====== Task data ======

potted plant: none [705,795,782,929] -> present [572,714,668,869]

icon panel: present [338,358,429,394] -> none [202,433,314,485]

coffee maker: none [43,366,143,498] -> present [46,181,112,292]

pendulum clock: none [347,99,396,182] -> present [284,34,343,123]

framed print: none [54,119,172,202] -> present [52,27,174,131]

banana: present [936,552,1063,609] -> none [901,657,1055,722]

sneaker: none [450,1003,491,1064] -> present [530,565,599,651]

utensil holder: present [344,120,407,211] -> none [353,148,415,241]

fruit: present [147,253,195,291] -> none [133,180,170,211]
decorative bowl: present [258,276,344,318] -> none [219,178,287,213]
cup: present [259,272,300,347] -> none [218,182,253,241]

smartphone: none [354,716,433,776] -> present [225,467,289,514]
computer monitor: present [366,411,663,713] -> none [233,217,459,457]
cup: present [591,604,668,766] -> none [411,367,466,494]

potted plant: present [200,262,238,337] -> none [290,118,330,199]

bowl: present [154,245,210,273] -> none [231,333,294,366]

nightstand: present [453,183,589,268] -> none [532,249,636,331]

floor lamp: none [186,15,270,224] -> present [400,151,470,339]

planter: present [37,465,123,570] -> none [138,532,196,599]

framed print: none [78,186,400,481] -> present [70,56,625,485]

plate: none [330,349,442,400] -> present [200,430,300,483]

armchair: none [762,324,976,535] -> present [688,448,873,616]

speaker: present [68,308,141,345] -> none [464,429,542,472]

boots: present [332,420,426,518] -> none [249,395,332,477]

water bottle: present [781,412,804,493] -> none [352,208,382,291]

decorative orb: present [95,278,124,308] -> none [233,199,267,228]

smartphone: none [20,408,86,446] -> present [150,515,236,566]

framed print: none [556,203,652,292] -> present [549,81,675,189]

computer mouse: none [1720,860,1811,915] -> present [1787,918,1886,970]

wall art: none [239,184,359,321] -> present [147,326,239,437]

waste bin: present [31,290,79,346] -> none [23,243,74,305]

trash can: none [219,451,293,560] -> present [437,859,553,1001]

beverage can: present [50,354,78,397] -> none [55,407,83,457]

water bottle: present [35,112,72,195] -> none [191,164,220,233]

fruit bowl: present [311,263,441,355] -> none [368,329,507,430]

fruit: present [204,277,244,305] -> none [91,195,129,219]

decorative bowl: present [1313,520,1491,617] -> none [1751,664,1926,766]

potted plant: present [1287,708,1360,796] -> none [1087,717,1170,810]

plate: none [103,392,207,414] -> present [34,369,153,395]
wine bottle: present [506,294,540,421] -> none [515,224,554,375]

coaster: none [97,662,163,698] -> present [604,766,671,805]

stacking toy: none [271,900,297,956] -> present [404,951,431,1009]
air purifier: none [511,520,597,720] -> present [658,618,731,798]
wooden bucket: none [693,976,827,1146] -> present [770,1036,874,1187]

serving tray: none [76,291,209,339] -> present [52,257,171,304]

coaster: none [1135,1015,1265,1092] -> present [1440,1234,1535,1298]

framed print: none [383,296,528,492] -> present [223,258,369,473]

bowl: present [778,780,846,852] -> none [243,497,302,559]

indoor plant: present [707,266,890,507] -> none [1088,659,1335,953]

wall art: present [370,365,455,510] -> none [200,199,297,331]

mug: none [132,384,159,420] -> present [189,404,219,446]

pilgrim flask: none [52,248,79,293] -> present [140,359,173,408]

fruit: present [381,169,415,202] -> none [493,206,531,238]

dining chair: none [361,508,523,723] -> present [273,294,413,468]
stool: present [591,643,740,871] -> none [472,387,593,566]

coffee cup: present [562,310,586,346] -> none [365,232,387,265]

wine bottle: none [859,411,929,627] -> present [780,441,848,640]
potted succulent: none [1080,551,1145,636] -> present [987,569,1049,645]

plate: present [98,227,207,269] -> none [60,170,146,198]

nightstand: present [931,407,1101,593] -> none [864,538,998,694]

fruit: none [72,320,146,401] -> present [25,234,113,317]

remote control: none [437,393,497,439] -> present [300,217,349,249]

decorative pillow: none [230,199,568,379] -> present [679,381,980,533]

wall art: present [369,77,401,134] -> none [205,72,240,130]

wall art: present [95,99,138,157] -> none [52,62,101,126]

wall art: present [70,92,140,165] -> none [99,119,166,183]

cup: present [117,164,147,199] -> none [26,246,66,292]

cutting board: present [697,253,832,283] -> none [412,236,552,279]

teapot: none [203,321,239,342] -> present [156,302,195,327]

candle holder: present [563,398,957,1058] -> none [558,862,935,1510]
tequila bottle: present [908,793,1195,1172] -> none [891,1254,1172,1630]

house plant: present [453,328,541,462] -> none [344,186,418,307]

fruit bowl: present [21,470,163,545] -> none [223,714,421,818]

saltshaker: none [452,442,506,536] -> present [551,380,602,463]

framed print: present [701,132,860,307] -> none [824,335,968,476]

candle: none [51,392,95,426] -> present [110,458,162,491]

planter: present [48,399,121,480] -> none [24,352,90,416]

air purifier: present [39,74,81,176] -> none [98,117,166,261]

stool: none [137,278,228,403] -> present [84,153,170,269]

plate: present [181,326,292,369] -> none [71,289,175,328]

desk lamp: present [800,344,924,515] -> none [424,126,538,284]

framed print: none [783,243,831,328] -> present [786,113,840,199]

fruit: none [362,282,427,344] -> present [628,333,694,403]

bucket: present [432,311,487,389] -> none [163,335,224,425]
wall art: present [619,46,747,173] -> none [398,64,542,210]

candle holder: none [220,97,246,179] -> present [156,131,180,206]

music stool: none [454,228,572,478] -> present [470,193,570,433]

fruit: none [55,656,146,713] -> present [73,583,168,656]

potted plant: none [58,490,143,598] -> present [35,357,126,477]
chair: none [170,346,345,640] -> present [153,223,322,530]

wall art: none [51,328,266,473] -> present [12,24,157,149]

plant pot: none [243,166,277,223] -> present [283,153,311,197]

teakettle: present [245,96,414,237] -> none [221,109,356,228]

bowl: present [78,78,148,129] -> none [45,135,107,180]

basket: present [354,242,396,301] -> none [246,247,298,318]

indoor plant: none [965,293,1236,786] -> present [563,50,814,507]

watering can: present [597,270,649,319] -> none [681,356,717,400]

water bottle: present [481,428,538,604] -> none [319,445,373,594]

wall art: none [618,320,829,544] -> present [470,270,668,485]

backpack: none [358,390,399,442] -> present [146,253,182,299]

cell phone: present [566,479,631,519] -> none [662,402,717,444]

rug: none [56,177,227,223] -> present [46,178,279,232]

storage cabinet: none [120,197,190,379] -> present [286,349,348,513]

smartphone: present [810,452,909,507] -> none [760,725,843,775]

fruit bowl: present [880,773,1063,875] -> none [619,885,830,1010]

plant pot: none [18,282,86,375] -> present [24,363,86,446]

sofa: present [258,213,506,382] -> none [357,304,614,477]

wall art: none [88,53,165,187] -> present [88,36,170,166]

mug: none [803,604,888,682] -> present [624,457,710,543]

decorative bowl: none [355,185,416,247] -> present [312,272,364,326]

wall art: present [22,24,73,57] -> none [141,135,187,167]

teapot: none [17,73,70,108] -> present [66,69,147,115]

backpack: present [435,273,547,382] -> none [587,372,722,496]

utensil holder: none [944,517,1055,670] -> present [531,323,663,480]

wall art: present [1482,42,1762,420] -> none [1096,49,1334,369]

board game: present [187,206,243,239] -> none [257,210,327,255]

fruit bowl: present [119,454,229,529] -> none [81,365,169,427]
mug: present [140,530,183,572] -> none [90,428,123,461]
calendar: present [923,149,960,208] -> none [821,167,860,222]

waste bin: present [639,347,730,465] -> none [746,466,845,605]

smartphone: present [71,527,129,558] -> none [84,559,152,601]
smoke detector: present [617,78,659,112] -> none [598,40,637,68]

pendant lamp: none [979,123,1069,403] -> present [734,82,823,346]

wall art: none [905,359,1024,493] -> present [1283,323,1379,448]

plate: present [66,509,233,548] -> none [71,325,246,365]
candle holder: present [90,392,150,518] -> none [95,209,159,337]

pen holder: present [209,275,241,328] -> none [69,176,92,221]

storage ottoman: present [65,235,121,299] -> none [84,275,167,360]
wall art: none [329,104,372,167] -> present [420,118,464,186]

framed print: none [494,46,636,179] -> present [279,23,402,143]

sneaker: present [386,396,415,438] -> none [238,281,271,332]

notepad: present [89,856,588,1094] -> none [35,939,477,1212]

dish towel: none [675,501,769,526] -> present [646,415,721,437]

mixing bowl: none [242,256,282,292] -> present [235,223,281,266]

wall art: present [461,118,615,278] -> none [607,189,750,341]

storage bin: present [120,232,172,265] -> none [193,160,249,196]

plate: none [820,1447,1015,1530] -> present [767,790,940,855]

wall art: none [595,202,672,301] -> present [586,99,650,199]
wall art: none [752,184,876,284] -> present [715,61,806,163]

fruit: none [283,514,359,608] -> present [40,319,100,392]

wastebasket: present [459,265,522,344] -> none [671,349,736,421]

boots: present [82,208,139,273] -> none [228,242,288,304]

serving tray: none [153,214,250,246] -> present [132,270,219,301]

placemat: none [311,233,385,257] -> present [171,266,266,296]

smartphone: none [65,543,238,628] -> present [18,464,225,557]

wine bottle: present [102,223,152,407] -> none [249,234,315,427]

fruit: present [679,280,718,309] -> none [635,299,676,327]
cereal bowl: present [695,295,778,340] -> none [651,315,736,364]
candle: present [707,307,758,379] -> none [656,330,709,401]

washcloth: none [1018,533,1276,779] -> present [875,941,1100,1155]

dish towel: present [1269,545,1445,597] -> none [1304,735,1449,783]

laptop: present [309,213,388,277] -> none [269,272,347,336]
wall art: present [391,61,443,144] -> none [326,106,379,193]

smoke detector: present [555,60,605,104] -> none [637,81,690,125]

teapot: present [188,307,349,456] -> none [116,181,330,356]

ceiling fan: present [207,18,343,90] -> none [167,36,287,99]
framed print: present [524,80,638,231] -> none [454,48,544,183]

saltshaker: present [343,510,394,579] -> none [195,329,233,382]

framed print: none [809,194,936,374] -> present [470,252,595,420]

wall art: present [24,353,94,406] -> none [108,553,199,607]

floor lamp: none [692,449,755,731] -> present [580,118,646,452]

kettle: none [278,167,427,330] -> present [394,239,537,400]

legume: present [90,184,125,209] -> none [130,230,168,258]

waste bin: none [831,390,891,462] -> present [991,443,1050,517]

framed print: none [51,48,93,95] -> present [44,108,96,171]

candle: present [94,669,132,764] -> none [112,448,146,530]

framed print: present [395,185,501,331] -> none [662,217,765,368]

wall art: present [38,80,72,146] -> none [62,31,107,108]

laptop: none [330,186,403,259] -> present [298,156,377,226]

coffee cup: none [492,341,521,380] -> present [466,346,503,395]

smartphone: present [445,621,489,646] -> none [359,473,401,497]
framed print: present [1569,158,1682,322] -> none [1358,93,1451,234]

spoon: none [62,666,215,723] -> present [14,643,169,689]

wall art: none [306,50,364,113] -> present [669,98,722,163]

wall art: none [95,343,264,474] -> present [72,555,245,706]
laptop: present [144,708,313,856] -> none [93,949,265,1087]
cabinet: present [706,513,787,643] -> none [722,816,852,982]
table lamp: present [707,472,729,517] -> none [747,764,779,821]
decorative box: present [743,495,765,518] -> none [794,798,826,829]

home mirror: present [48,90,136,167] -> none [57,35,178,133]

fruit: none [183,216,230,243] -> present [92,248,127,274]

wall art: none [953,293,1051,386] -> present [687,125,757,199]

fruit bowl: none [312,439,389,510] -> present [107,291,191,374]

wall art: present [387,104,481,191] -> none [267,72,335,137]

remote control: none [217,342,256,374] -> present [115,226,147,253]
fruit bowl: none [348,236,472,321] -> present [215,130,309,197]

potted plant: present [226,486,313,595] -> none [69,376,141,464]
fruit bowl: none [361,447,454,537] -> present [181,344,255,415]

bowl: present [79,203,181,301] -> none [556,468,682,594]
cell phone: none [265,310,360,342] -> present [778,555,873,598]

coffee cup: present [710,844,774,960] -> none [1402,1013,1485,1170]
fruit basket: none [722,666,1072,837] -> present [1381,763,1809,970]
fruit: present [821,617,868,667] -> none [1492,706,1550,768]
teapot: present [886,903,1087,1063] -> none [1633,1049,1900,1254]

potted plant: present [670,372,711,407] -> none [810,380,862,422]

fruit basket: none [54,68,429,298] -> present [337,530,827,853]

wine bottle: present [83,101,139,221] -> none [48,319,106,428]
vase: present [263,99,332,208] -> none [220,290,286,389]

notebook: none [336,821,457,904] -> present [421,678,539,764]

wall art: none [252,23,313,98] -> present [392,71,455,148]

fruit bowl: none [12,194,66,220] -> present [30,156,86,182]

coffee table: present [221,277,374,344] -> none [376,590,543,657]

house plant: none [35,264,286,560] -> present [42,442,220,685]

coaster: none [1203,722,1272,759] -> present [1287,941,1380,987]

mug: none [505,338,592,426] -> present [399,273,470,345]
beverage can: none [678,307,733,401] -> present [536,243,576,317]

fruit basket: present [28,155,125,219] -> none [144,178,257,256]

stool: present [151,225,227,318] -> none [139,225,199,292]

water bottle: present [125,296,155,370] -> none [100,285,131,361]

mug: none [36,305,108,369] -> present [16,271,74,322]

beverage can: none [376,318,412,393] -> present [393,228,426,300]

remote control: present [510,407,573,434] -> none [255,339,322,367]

======

Word for word, restate the lines above from the line containing "floor lamp: none [186,15,270,224]" through the line containing "speaker: present [68,308,141,345]", with both included and nothing else.

_Result of the task_
floor lamp: none [186,15,270,224] -> present [400,151,470,339]

planter: present [37,465,123,570] -> none [138,532,196,599]

framed print: none [78,186,400,481] -> present [70,56,625,485]

plate: none [330,349,442,400] -> present [200,430,300,483]

armchair: none [762,324,976,535] -> present [688,448,873,616]

speaker: present [68,308,141,345] -> none [464,429,542,472]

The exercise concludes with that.